Unfortunately, it's not so easy. If the culture (i.e. tech is not really important, business comes first) is wrong, your effort is not gonna fix a thing.


This applies to more than just start-ups. I work for a company that regularly claims 'we are not a software company'. But... we're writing software. So yes, we are a software company.


It's amazing how often the "we're not a software company" phrase is bandied about. My employer has been around for a while, the IT department has over a 30 year history. Yet, we have the phrase repeated to us whenever we discuss using source control, developing libraries, having a web services strategy, etc. It is like saying, "We're only a youth hockey team, not a professional one, therefore we don't need to use the same equipment and strategies as the pros."
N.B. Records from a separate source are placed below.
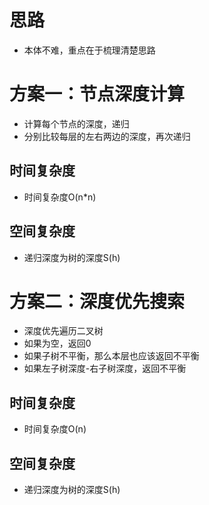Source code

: # 思路
- 本体不难，重点在于梳理清楚思路
# 方案一：节点深度计算
- 计算每个节点的深度，递归
- 分别比较每层的左右两边的深度，再次递归
## 时间复杂度
- 时间复杂度O(n*n)
## 空间复杂度
- 递归深度为树的深度S(h)

# 方案二：深度优先搜索
- 深度优先遍历二叉树
- 如果为空，返回0
- 如果子树不平衡，那么本层也应该返回不平衡
- 如果左子树深度-右子树深度，返回不平衡
## 时间复杂度
- 时间复杂度O(n)
## 空间复杂度
- 递归深度为树的深度S(h)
Just because you're not planning to be [put your favorite professional software company here] doesn't mean you should avoid learning their strategies for dealing with everyday problems associated with writing software - unless you don't write software at all.

In the end, the phrase is nothing more than an excuse for avoiding the risk of cultural change.
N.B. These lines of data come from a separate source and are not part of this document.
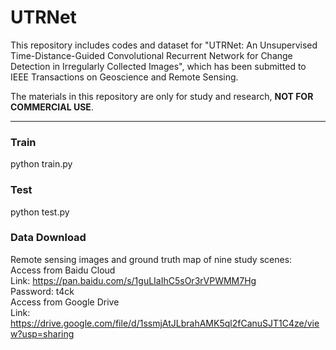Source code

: 
# UTRNet

This repository includes codes and dataset for "UTRNet: An Unsupervised Time-Distance-Guided Convolutional Recurrent Network for Change Detection in Irregularly Collected Images", which has been submitted to IEEE Transactions on Geoscience and Remote Sensing.

The materials in this repository are only for study and research, **NOT FOR COMMERCIAL USE**.  
***

### Train
python train.py  

### Test
python test.py  

### Data Download  
Remote sensing images and ground truth map of nine study scenes:  
Access from Baidu Cloud  
Link: https://pan.baidu.com/s/1guLIaIhC5sOr3rVPWMM7Hg  
Password: t4ck  
Access from Google Drive  
Link: https://drive.google.com/file/d/1ssmjAtJLbrahAMK5ql2fCanuSJT1C4ze/view?usp=sharing  
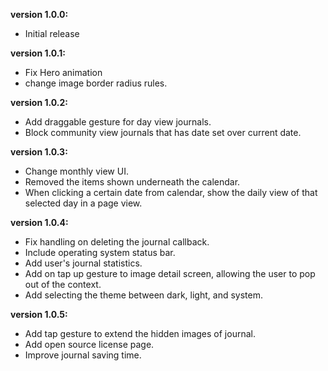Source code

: **version 1.0.0:**
- Initial release

**version 1.0.1:**
- Fix Hero animation
- change image border radius rules.

**version 1.0.2:**
- Add draggable gesture for day view journals.
- Block community view journals that has date set over current date.

**version 1.0.3:**
- Change monthly view UI.
- Removed the items shown underneath the calendar.
- When clicking a certain date from calendar, show the daily view of that selected day in a page view.

**version 1.0.4:**
- Fix handling on deleting the journal callback.
- Include operating system status bar.
- Add user's journal statistics.
- Add on tap up gesture to image detail screen, allowing the user to pop out of the context. 
- Add selecting the theme between dark, light, and system. 

**version 1.0.5:** 
- Add tap gesture to extend the hidden images of journal.
- Add open source license page. 
- Improve journal saving time.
If you're working at a software shop that doesn't even use source control I suggest you get out of there ASAP. It's one thing to be missing core tools and methodologies when you're applying for your second job 1-2 years in, but if you hit the 5 year mark and have zero familiarity with source control or web services (for industries where this is valuable), etc. you're going to get passed over for interviews. Staying there may be causing irreparable damage to your career.


Or, at the very least, spend some time outside work on a project that uses modern software practices.

Things like the Joel Test (over a decade old) http://www.joelonsoftware.com/articles/fog0000000043.html and the 12 Factor App (over three years old) http://12factor.net/ are good places to start.


Saying you shouldn't use source control because you aren't a software company is like saying the janitor shouldn't have a mop because you aren't a cleaning company.


And on top of that, in a bad culture, no good deed goes unpunished. The person who goes out on a limb will be the one hanged from it.


Probably because many of us have tried just that, and either get no thanks for it, get actively berated for it, or even get fired for it.


Couldn't an engineer go slumming into the world of office politics and social manipulation in order to get into the good graces of management? Might that not be a possible approach? I realize how odious it sounds and I don't know how well I could do it.